(Entries taken from a collection)
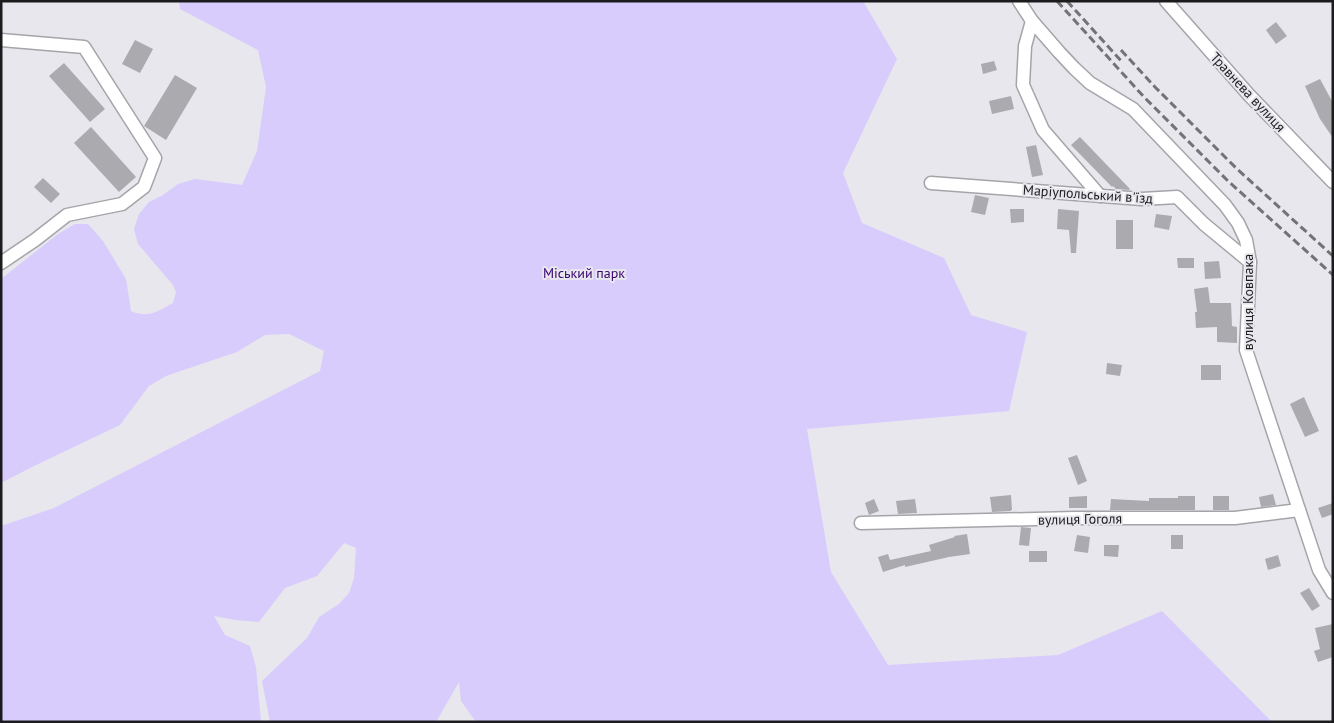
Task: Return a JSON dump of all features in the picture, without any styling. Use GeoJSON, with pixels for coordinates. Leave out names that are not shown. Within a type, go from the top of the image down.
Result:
{"type":"FeatureCollection","features":[{"type":"Feature","properties":{"kind":"street","name":"вулиця Ковпака"},"geometry":{"type":"LineString","coordinates":[[1019,1],[1032,21],[1059,52],[1090,83],[1133,109],[1225,205],[1238,223],[1246,240],[1250,262],[1246,350],[1319,570],[1333,593]]}},
{"type":"Feature","properties":{"kind":"street","name":"Травнева вулиця"},"geometry":{"type":"LineString","coordinates":[[1166,1],[1249,95],[1333,182]]}},
{"type":"Feature","properties":{"kind":"street"},"geometry":{"type":"LineString","coordinates":[[1032,21],[1025,46],[1023,85],[1043,130],[1100,196]]}},
{"type":"Feature","properties":{"kind":"street"},"geometry":{"type":"LineString","coordinates":[[1,40],[84,47],[155,158],[144,187],[122,204],[67,215],[1,263]]}},
{"type":"Feature","properties":{"kind":"street","name":"Маріупольський в'їзд"},"geometry":{"type":"LineString","coordinates":[[931,183],[1142,199],[1177,197],[1204,224],[1250,262]]}},
{"type":"Feature","properties":{"kind":"street","name":"вулиця Гоголя"},"geometry":{"type":"LineString","coordinates":[[861,524],[1075,518],[1235,518],[1299,510]]}},
{"type":"Feature","properties":{"kind":"green space","name":"Міський парк"},"geometry":{"type":"Polygon","coordinates":[[[179,1],[863,1],[897,59],[843,173],[862,223],[944,258],[971,315],[1027,332],[1009,411],[807,429],[831,572],[888,665],[1058,655],[1162,611],[1272,722],[476,722],[461,701],[459,682],[436,722],[270,722],[262,681],[307,638],[319,617],[339,604],[349,593],[354,578],[356,548],[344,543],[317,576],[285,588],[259,622],[214,616],[225,635],[250,646],[256,667],[261,722],[1,722],[1,526],[54,508],[320,371],[324,351],[289,334],[265,335],[237,352],[166,376],[149,386],[120,425],[1,483],[1,279],[58,234],[75,224],[88,224],[103,241],[126,279],[131,311],[148,314],[162,309],[173,303],[176,292],[173,285],[138,244],[134,229],[139,214],[149,202],[178,184],[195,179],[242,185],[257,151],[266,87],[258,50],[180,9],[179,1]]]}},
{"type":"Feature","properties":{"kind":"building"},"geometry":{"type":"Polygon","coordinates":[[[1276,22],[1287,36],[1276,44],[1266,30],[1276,22]]]}},
{"type":"Feature","properties":{"kind":"building"},"geometry":{"type":"Polygon","coordinates":[[[135,40],[153,49],[140,73],[122,64],[135,40]]]}},
{"type":"Feature","properties":{"kind":"building"},"geometry":{"type":"Polygon","coordinates":[[[994,61],[997,70],[983,74],[981,64],[994,61]]]}},
{"type":"Feature","properties":{"kind":"building"},"geometry":{"type":"Polygon","coordinates":[[[64,63],[105,109],[90,122],[49,76],[64,63]]]}},
{"type":"Feature","properties":{"kind":"building"},"geometry":{"type":"Polygon","coordinates":[[[175,75],[197,88],[166,140],[144,126],[175,75]]]}},
{"type":"Feature","properties":{"kind":"building"},"geometry":{"type":"Polygon","coordinates":[[[1320,79],[1333,103],[1333,138],[1320,119],[1305,86],[1320,79]]]}},
{"type":"Feature","properties":{"kind":"building"},"geometry":{"type":"Polygon","coordinates":[[[1011,96],[1014,109],[992,114],[989,101],[1011,96]]]}},
{"type":"Feature","properties":{"kind":"building"},"geometry":{"type":"Polygon","coordinates":[[[91,127],[136,177],[119,192],[74,143],[91,127]]]}},
{"type":"Feature","properties":{"kind":"building"},"geometry":{"type":"Polygon","coordinates":[[[1080,137],[1129,190],[1112,187],[1071,145],[1080,137]]]}},
{"type":"Feature","properties":{"kind":"building"},"geometry":{"type":"Polygon","coordinates":[[[1036,145],[1043,175],[1032,177],[1026,147],[1036,145]]]}},
{"type":"Feature","properties":{"kind":"building"},"geometry":{"type":"Polygon","coordinates":[[[43,178],[60,194],[51,203],[34,187],[43,178]]]}},
{"type":"Feature","properties":{"kind":"building"},"geometry":{"type":"Polygon","coordinates":[[[975,195],[989,198],[985,215],[971,212],[975,195]]]}},
{"type":"Feature","properties":{"kind":"building"},"geometry":{"type":"Polygon","coordinates":[[[1010,209],[1024,209],[1024,222],[1011,223],[1010,209]]]}},
{"type":"Feature","properties":{"kind":"building"},"geometry":{"type":"Polygon","coordinates":[[[1058,209],[1079,211],[1076,253],[1071,253],[1069,230],[1057,229],[1058,209]]]}},
{"type":"Feature","properties":{"kind":"building"},"geometry":{"type":"Polygon","coordinates":[[[1156,214],[1172,216],[1169,230],[1154,227],[1156,214]]]}},
{"type":"Feature","properties":{"kind":"building"},"geometry":{"type":"Polygon","coordinates":[[[1116,220],[1133,220],[1133,249],[1116,249],[1116,220]]]}},
{"type":"Feature","properties":{"kind":"building"},"geometry":{"type":"Polygon","coordinates":[[[1177,258],[1194,258],[1194,268],[1178,268],[1177,258]]]}},
{"type":"Feature","properties":{"kind":"building"},"geometry":{"type":"Polygon","coordinates":[[[1219,261],[1221,278],[1205,279],[1204,262],[1219,261]]]}},
{"type":"Feature","properties":{"kind":"building"},"geometry":{"type":"Polygon","coordinates":[[[1208,287],[1210,303],[1231,303],[1232,326],[1237,327],[1237,343],[1217,342],[1217,327],[1196,328],[1195,312],[1197,312],[1194,289],[1208,287]]]}},
{"type":"Feature","properties":{"kind":"building"},"geometry":{"type":"Polygon","coordinates":[[[1107,363],[1122,365],[1120,376],[1106,374],[1107,363]]]}},
{"type":"Feature","properties":{"kind":"building"},"geometry":{"type":"Polygon","coordinates":[[[1201,365],[1221,365],[1221,380],[1201,380],[1201,365]]]}},
{"type":"Feature","properties":{"kind":"building"},"geometry":{"type":"Polygon","coordinates":[[[1304,397],[1319,431],[1305,437],[1290,404],[1304,397]]]}},
{"type":"Feature","properties":{"kind":"building"},"geometry":{"type":"Polygon","coordinates":[[[1077,455],[1087,481],[1078,485],[1068,458],[1077,455]]]}},
{"type":"Feature","properties":{"kind":"building"},"geometry":{"type":"Polygon","coordinates":[[[1273,494],[1276,505],[1261,507],[1259,497],[1273,494]]]}},
{"type":"Feature","properties":{"kind":"building"},"geometry":{"type":"Polygon","coordinates":[[[1011,495],[1011,511],[992,512],[990,497],[1011,495]]]}},
{"type":"Feature","properties":{"kind":"building"},"geometry":{"type":"Polygon","coordinates":[[[1087,496],[1087,508],[1069,508],[1069,497],[1087,496]]]}},
{"type":"Feature","properties":{"kind":"building"},"geometry":{"type":"Polygon","coordinates":[[[1178,496],[1195,496],[1195,510],[1110,510],[1111,499],[1149,501],[1149,498],[1178,498],[1178,496]]]}},
{"type":"Feature","properties":{"kind":"building"},"geometry":{"type":"Polygon","coordinates":[[[1213,496],[1229,496],[1229,510],[1213,510],[1213,496]]]}},
{"type":"Feature","properties":{"kind":"building"},"geometry":{"type":"Polygon","coordinates":[[[874,499],[879,511],[869,515],[865,503],[874,499]]]}},
{"type":"Feature","properties":{"kind":"building"},"geometry":{"type":"Polygon","coordinates":[[[915,499],[917,513],[898,514],[896,501],[915,499]]]}},
{"type":"Feature","properties":{"kind":"building"},"geometry":{"type":"Polygon","coordinates":[[[1333,503],[1333,514],[1322,518],[1318,508],[1333,503]]]}},
{"type":"Feature","properties":{"kind":"building"},"geometry":{"type":"Polygon","coordinates":[[[1021,527],[1031,528],[1029,546],[1019,545],[1021,527]]]}},
{"type":"Feature","properties":{"kind":"building"},"geometry":{"type":"Polygon","coordinates":[[[967,534],[970,554],[905,567],[905,565],[883,572],[878,557],[888,554],[890,560],[931,551],[929,545],[954,536],[967,534]]]}},
{"type":"Feature","properties":{"kind":"building"},"geometry":{"type":"Polygon","coordinates":[[[1077,535],[1090,537],[1088,553],[1074,551],[1077,535]]]}},
{"type":"Feature","properties":{"kind":"building"},"geometry":{"type":"Polygon","coordinates":[[[1171,535],[1183,535],[1183,549],[1171,549],[1171,535]]]}},
{"type":"Feature","properties":{"kind":"building"},"geometry":{"type":"Polygon","coordinates":[[[1104,545],[1119,545],[1118,557],[1104,556],[1104,545]]]}},
{"type":"Feature","properties":{"kind":"building"},"geometry":{"type":"Polygon","coordinates":[[[1029,551],[1047,551],[1047,562],[1029,562],[1029,551]]]}},
{"type":"Feature","properties":{"kind":"building"},"geometry":{"type":"Polygon","coordinates":[[[1278,555],[1281,566],[1268,570],[1265,559],[1278,555]]]}},
{"type":"Feature","properties":{"kind":"building"},"geometry":{"type":"Polygon","coordinates":[[[1309,588],[1320,606],[1312,611],[1300,593],[1309,588]]]}},
{"type":"Feature","properties":{"kind":"building"},"geometry":{"type":"Polygon","coordinates":[[[1333,624],[1333,657],[1318,662],[1314,651],[1320,649],[1315,628],[1333,624]]]}},
{"type":"Feature","properties":{"kind":"railway"},"geometry":{"type":"LineString","coordinates":[[1057,1],[1144,97],[1228,181],[1333,275]]}},
{"type":"Feature","properties":{"kind":"railway"},"geometry":{"type":"LineString","coordinates":[[1067,1],[1123,63]]}},
{"type":"Feature","properties":{"kind":"railway"},"geometry":{"type":"LineString","coordinates":[[1121,50],[1236,168],[1333,256]]}}]}
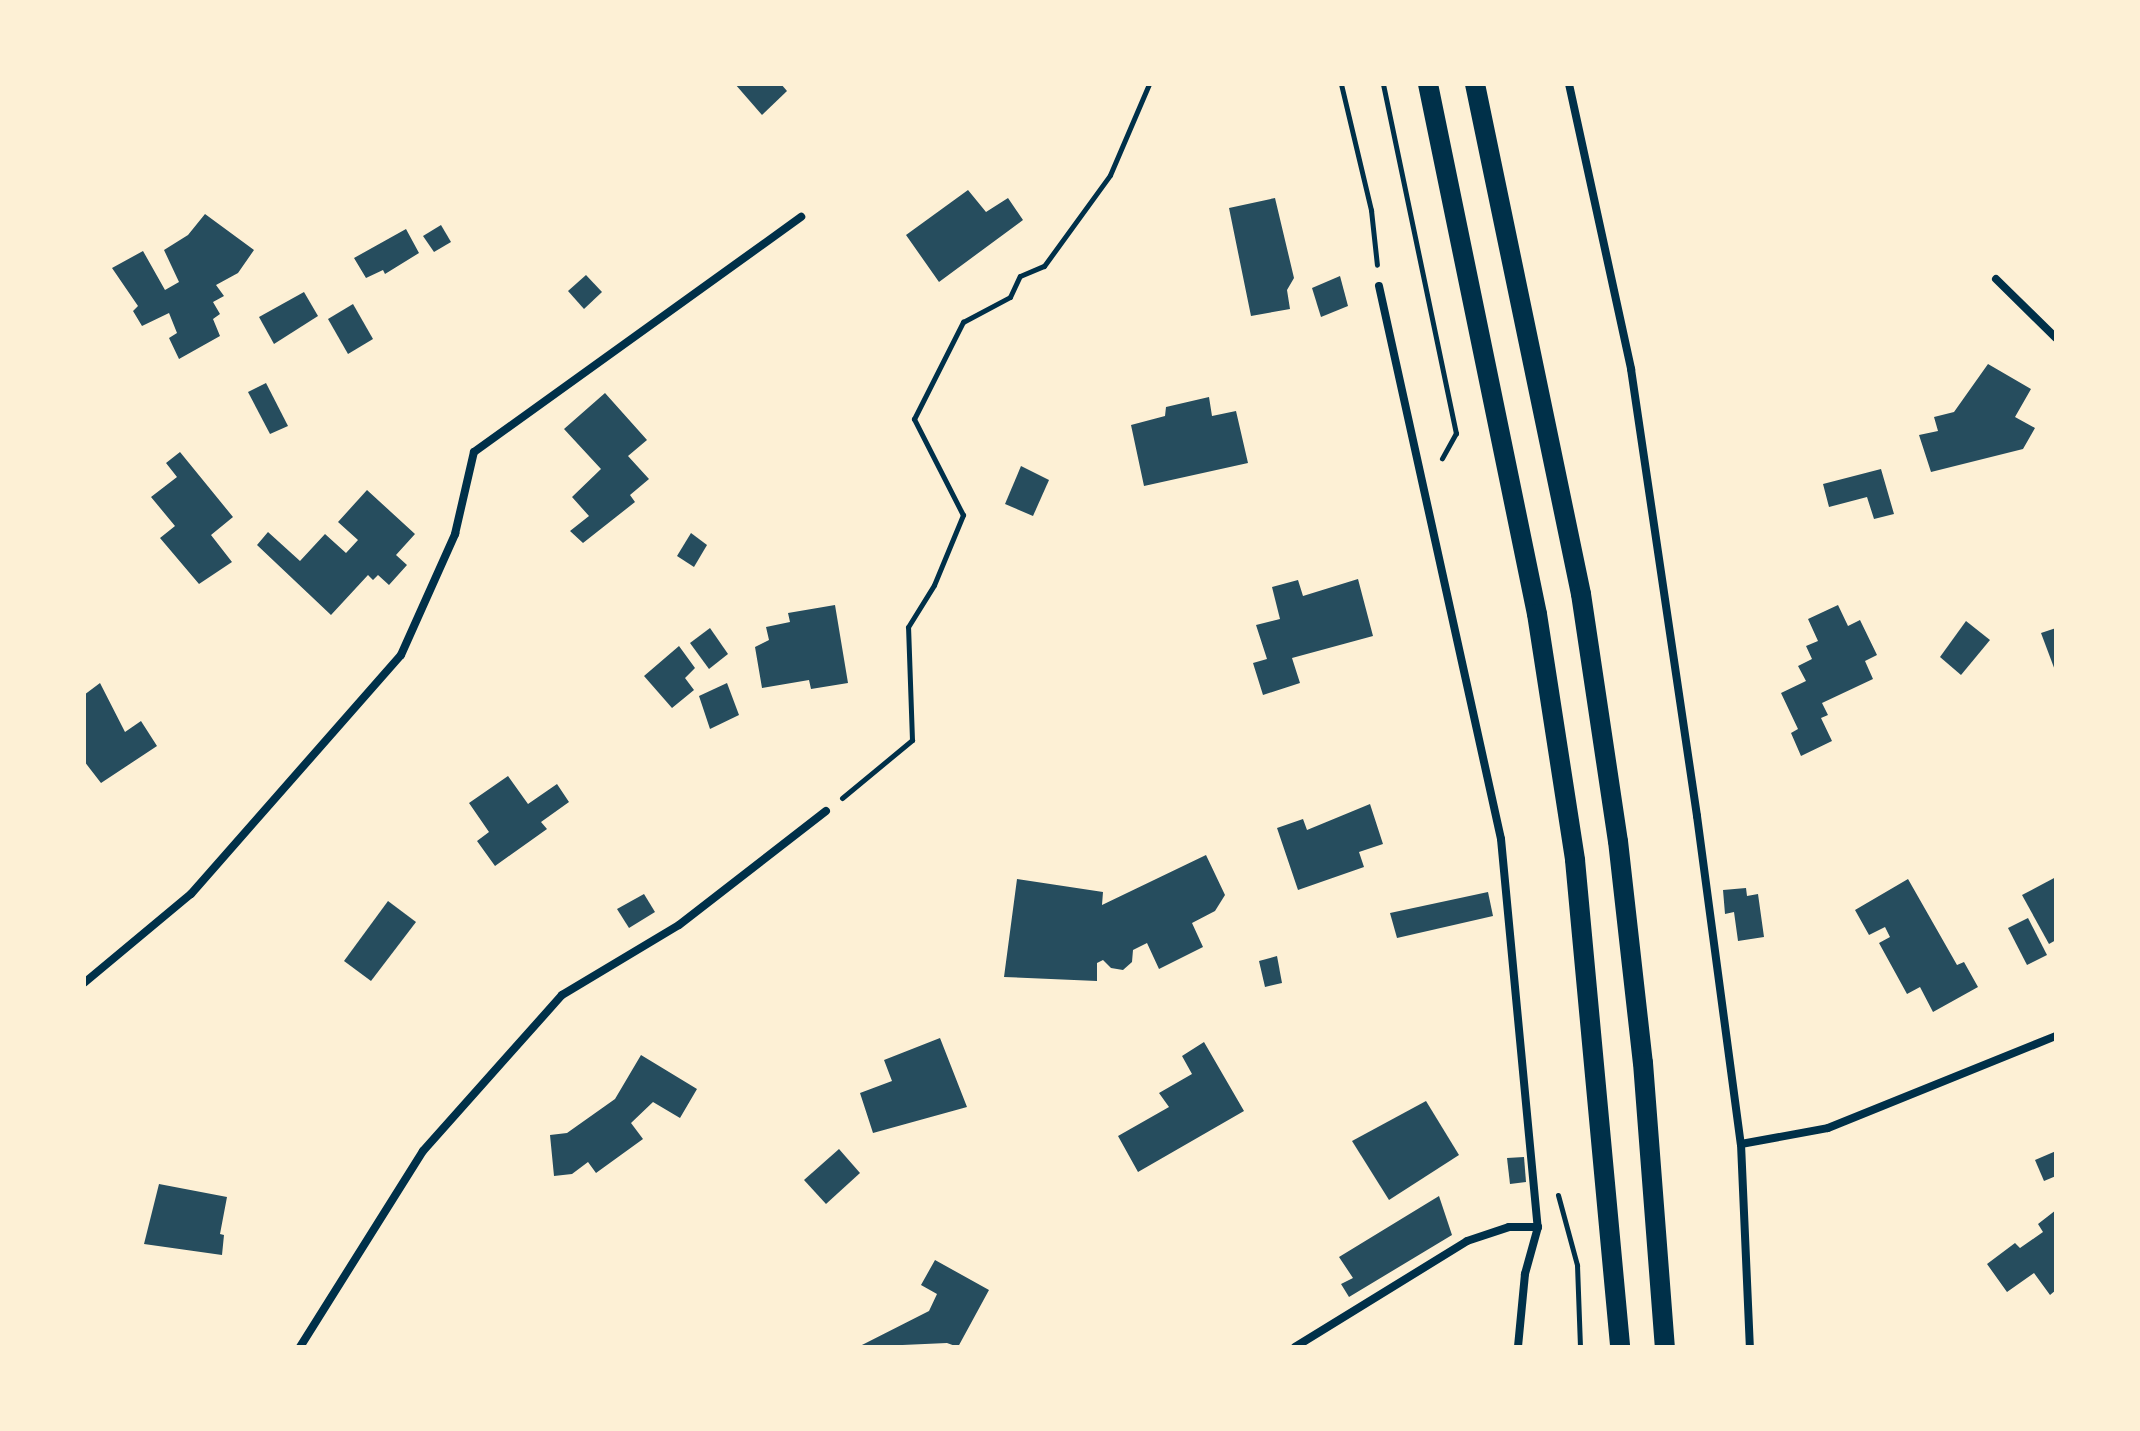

● **What is being asked**
This exercise requires the lines of the entries containing the string "railway".

● **Answer box**
{"type":"Feature","properties":{"kind":"railway"},"geometry":{"type":"LineString","coordinates":[[1057,1],[1144,97],[1228,181],[1333,275]]}},
{"type":"Feature","properties":{"kind":"railway"},"geometry":{"type":"LineString","coordinates":[[1067,1],[1123,63]]}},
{"type":"Feature","properties":{"kind":"railway"},"geometry":{"type":"LineString","coordinates":[[1121,50],[1236,168],[1333,256]]}}]}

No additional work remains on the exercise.